Yapılacak iş
Gazze ve Avrupa güvenliği konulu metinden "Fidan, Gazze’deki insani" ifadesinden "çalışmaları gerektiğini söyledi." ifadesine kadar olan bölümü hiçbir değişiklik yapmadan yazın.

Kaynak metin
Fidan, Gazze’deki insani durumun çözülmesi için ortaya konan çalışmaların hepsinin çok kıymetli olduğunu, özellikle Gazze’deki insani dramın sona ermesi ve Filistin’de iki devletli çözümün hayata geçmesi için tüm güçleriyle çalışmaları gerektiğini söyledi.
Bunun bölgenin güvenliği için gerekli olduğunu vurgulayan Fidan, “Bu bölgedeki İsrail devleti için de gerekli, Filistin devleti için de gerekli, yaşayan bütün nüfuslar ve küresel güvenlik için gerekli. Bu kadar gerekli olan bir şeyi bütün dünyanın anlayıp ama kimsenin hayata geçiremiyor oluşu da işte her zaman ifade ettiğimiz gibi, uluslararası sistemdeki kriz ve tıkanmayla ilgili bir konu.” ifadelerini kullandı.
AVRUPA GÜVENLİK MİMARİSİNE YÖNELİK TARTIŞMALAR
ABD Başkanı Donald Trump’ın politikaları ve Rusya-Ukrayna savaşının Avrupa güvenlik mimarisine etkisine ilişkin Fidan, bu konuda çok heyecanlı tartışmaların devam ettiğini ve özellikle Atlantik’in iki tarafında çok yoğun tartışmalar olduğunu söyledi.
Fidan, NATO’nun resmi ya da gayriresmi toplantılarının ve ikili görüşmelerinin de önemli bir gündem maddesini de bu konunun oluşturduğunu belirterek, Trump’ın özellikle ABD’nin Avrupa güvenlik mimarisinden belli bir noktada çekileceğini açıklamasının ve Avrupalıların kendi kendine yeterli hale gelmesi gerektiğine ve özellikle savunma yükünün eşit paylaşımı gibi konulara yönelik getirdiği politika önerilerinin belli miktarda kabul gördüğünü dile getirdi.

Kaynak veriler
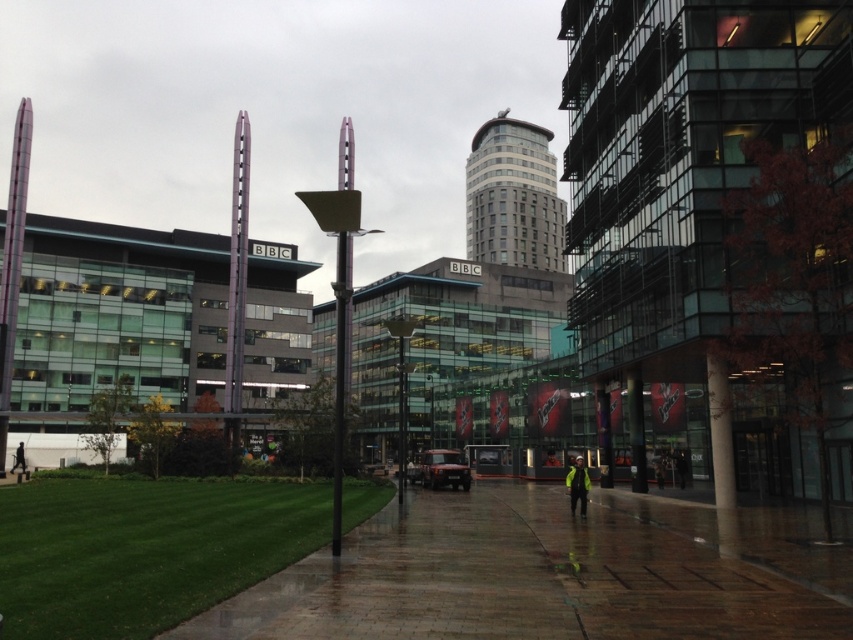
Question: Which point is farther to the camera?

Choices:
 (A) 793,602
 (B) 22,451

Answer: (B)

Question: Does shiny brick pavement at center appear on the left side of high visibility yellow jacket at center?

Choices:
 (A) no
 (B) yes

Answer: (B)

Question: Is shiny brick pavement at center further to camera compared to black jacket at lower left?

Choices:
 (A) no
 (B) yes

Answer: (A)

Question: Can you confirm if shiny brick pavement at center is positioned below black jacket at lower left?

Choices:
 (A) yes
 (B) no

Answer: (B)

Question: Which point is farther from the camera taking this photo?

Choices:
 (A) (22, 452)
 (B) (650, 572)
 (C) (581, 486)

Answer: (A)

Question: Which object is positioned farthest from the shiny brick pavement at center?

Choices:
 (A) high visibility yellow jacket at center
 (B) black jacket at lower left

Answer: (B)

Tamamlanan görev
Fidan, Gazze’deki insani durumun çözülmesi için ortaya konan çalışmaların hepsinin çok kıymetli olduğunu, özellikle Gazze’deki insani dramın sona ermesi ve Filistin’de iki devletli çözümün hayata geçmesi için tüm güçleriyle çalışmaları gerektiğini söyledi.